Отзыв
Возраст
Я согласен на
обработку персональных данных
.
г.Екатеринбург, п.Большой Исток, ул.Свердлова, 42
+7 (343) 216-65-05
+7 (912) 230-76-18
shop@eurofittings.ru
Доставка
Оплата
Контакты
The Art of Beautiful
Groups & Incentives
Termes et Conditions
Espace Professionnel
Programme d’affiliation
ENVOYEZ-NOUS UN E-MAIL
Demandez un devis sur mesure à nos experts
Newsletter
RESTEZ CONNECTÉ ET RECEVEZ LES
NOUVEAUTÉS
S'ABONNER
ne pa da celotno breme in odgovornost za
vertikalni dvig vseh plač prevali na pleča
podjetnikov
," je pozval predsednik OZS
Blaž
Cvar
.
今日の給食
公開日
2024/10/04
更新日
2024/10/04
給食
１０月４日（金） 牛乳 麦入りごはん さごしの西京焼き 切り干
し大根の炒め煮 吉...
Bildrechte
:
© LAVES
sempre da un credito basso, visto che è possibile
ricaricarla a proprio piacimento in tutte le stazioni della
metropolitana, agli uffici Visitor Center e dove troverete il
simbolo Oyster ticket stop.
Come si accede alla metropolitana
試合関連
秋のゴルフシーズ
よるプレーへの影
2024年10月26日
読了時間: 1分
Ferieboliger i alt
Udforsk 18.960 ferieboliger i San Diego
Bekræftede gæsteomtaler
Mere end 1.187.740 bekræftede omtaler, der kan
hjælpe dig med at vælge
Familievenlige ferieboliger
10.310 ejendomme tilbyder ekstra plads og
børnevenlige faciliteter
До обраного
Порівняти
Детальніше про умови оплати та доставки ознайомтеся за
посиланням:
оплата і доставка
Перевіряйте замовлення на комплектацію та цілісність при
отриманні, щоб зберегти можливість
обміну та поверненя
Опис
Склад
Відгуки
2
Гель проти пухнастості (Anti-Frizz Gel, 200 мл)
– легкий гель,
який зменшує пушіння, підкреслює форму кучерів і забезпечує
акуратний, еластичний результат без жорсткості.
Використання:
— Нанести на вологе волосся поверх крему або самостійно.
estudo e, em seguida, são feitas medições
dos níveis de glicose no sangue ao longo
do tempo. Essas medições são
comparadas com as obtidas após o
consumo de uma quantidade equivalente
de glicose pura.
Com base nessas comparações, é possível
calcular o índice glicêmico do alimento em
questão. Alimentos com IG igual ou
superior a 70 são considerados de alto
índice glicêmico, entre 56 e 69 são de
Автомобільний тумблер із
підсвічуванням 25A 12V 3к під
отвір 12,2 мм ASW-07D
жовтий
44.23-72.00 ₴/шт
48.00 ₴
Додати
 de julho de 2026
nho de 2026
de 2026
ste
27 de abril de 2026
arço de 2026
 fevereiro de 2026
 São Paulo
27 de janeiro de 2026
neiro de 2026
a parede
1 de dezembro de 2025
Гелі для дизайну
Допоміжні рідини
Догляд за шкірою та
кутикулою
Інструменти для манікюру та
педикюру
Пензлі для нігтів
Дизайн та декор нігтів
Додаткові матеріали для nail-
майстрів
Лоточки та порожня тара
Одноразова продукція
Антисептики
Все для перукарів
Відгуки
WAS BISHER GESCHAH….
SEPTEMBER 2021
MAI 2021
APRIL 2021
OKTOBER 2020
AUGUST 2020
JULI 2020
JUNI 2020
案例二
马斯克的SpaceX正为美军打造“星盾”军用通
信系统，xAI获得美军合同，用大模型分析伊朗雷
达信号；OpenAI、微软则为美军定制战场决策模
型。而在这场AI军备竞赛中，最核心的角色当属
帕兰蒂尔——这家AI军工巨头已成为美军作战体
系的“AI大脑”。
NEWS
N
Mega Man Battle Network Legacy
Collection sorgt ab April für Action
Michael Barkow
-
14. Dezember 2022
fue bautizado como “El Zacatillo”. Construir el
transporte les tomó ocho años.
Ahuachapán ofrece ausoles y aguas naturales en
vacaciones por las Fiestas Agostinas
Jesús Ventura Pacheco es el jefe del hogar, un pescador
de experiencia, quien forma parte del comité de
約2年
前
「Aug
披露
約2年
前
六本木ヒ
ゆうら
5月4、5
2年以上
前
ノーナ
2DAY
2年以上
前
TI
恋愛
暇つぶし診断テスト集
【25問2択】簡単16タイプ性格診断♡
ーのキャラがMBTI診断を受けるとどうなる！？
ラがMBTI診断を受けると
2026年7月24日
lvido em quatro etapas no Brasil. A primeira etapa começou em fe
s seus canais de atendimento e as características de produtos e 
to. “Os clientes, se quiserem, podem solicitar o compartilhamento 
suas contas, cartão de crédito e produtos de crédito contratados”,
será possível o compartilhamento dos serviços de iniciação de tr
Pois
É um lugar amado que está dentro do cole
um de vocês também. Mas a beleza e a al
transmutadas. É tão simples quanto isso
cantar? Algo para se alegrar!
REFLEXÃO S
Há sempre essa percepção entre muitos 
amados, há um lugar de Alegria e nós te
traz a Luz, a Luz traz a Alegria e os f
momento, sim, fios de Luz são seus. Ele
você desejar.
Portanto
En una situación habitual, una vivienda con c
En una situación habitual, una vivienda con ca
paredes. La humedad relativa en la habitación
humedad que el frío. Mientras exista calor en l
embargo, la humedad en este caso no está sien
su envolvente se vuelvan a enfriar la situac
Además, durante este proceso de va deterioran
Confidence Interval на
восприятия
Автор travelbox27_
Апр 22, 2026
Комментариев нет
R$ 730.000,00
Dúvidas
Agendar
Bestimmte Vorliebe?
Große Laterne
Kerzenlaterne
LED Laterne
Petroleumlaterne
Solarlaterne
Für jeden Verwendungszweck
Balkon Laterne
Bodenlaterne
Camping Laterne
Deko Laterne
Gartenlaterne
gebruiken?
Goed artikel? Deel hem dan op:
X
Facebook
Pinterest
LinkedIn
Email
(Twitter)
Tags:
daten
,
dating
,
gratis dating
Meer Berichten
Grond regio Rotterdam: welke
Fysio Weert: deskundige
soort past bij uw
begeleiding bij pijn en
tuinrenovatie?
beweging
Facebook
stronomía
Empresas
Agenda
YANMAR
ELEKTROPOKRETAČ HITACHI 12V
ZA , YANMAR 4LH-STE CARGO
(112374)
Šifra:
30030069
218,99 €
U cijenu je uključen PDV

..............................

Copy the lines from the start of the data verbatim, stopping after the line containing "simbolo Oyster ticket stop.".

■ **SOLUTION TO THE PROBLEM**:
Отзыв
Возраст
Я согласен на
обработку персональных данных
.
г.Екатеринбург, п.Большой Исток, ул.Свердлова, 42
+7 (343) 216-65-05
+7 (912) 230-76-18
shop@eurofittings.ru
Доставка
Оплата
Контакты
The Art of Beautiful
Groups & Incentives
Termes et Conditions
Espace Professionnel
Programme d’affiliation
ENVOYEZ-NOUS UN E-MAIL
Demandez un devis sur mesure à nos experts
Newsletter
RESTEZ CONNECTÉ ET RECEVEZ LES
NOUVEAUTÉS
S'ABONNER
ne pa da celotno breme in odgovornost za
vertikalni dvig vseh plač prevali na pleča
podjetnikov
," je pozval predsednik OZS
Blaž
Cvar
.
今日の給食
公開日
2024/10/04
更新日
2024/10/04
給食
１０月４日（金） 牛乳 麦入りごはん さごしの西京焼き 切り干
し大根の炒め煮 吉...
Bildrechte
:
© LAVES
sempre da un credito basso, visto che è possibile
ricaricarla a proprio piacimento in tutte le stazioni della
metropolitana, agli uffici Visitor Center e dove troverete il
simbolo Oyster ticket stop.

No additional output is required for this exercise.